All lines from the one containing "nose: (313, 548)" to the end of the material are to be given again exactly; leave out every line before it.
::: Provided data :::
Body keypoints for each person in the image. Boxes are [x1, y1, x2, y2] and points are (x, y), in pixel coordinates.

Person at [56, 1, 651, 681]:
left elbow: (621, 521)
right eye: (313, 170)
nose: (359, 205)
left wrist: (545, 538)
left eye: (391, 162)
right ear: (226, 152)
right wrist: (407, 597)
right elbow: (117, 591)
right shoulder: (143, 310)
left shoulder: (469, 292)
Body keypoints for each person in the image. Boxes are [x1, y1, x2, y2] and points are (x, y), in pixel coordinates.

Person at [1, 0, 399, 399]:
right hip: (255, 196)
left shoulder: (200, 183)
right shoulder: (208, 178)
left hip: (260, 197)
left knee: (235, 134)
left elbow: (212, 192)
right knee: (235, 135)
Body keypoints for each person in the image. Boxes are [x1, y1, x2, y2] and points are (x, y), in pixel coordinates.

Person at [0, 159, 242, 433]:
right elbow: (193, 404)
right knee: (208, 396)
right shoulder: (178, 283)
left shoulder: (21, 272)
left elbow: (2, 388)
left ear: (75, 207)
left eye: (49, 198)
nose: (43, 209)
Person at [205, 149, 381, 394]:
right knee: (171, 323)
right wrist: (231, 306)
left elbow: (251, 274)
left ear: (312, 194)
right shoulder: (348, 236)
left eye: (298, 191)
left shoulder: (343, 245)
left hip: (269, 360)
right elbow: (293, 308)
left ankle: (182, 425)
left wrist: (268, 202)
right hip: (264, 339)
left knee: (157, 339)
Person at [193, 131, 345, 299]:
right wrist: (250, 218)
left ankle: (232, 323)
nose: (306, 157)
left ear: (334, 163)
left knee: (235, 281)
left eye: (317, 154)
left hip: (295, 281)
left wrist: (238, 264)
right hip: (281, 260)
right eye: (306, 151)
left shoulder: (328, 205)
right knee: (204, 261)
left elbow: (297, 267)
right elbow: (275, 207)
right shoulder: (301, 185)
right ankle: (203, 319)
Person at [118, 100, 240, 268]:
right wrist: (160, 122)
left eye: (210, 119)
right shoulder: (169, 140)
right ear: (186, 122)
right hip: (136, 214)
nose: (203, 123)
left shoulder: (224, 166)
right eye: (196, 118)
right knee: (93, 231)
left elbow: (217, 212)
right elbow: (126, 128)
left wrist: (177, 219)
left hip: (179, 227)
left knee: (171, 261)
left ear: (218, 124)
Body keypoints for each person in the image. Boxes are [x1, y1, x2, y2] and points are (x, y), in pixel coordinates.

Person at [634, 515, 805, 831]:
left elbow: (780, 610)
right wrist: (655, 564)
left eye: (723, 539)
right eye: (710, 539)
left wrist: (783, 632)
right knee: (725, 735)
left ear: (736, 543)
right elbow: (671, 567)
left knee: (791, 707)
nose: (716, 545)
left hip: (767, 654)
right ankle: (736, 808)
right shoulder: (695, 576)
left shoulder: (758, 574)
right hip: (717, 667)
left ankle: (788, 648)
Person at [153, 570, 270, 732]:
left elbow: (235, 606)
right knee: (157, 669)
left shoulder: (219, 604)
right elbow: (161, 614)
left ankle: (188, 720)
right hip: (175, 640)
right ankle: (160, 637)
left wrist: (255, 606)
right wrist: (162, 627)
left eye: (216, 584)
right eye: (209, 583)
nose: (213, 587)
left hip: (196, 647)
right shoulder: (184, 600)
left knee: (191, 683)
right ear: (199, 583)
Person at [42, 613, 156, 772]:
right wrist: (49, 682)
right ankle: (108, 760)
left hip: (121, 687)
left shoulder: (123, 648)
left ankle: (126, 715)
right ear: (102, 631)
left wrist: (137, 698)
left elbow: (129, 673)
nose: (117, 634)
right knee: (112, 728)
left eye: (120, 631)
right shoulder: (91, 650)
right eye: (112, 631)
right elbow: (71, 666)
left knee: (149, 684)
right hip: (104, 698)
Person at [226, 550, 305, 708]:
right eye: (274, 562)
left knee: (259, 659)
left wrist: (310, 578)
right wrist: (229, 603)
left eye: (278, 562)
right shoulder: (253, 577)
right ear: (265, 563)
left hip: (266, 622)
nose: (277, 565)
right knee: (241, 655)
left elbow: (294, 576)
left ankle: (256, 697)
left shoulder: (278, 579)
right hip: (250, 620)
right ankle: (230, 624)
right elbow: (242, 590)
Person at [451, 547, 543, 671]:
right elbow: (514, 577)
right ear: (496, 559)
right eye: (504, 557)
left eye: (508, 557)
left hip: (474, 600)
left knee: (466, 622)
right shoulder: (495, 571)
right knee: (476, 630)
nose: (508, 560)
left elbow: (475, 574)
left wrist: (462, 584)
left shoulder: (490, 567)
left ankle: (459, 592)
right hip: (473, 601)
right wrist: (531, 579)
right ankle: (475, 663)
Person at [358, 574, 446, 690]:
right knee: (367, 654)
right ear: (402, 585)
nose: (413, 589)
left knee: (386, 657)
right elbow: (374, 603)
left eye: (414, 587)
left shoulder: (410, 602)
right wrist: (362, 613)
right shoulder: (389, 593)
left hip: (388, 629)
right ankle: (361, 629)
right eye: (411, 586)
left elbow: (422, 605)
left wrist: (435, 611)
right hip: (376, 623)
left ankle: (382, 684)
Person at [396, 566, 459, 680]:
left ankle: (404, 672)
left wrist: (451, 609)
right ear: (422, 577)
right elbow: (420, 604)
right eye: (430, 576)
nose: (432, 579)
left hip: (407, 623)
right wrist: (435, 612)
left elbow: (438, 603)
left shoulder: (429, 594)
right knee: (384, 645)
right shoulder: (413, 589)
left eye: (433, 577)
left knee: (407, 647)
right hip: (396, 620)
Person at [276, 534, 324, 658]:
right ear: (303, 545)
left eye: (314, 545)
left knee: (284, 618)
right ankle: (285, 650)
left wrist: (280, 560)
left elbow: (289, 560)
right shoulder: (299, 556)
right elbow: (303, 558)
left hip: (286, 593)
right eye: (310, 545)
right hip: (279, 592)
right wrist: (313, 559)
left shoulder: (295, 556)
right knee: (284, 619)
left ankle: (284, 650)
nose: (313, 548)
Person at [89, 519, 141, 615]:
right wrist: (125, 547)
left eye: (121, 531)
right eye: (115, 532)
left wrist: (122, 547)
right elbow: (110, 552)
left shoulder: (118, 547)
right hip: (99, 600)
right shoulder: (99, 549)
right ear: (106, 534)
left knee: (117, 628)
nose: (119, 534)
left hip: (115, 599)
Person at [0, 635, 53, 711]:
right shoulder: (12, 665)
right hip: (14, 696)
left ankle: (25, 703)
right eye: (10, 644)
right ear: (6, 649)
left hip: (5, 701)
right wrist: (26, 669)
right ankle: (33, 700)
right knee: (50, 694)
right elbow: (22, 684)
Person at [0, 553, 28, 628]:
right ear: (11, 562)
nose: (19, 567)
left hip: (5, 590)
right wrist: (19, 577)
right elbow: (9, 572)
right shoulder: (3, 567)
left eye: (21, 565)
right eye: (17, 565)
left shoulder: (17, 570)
:::
Answer to the problem:
nose: (313, 548)
Person at [89, 519, 141, 615]:
right wrist: (125, 547)
left eye: (121, 531)
right eye: (115, 532)
left wrist: (122, 547)
right elbow: (110, 552)
left shoulder: (118, 547)
right hip: (99, 600)
right shoulder: (99, 549)
right ear: (106, 534)
left knee: (117, 628)
nose: (119, 534)
left hip: (115, 599)
Person at [0, 635, 53, 711]:
right shoulder: (12, 665)
right hip: (14, 696)
left ankle: (25, 703)
right eye: (10, 644)
right ear: (6, 649)
left hip: (5, 701)
right wrist: (26, 669)
right ankle: (33, 700)
right knee: (50, 694)
right elbow: (22, 684)
Person at [0, 553, 28, 628]:
right ear: (11, 562)
nose: (19, 567)
left hip: (5, 590)
right wrist: (19, 577)
right elbow: (9, 572)
right shoulder: (3, 567)
left eye: (21, 565)
right eye: (17, 565)
left shoulder: (17, 570)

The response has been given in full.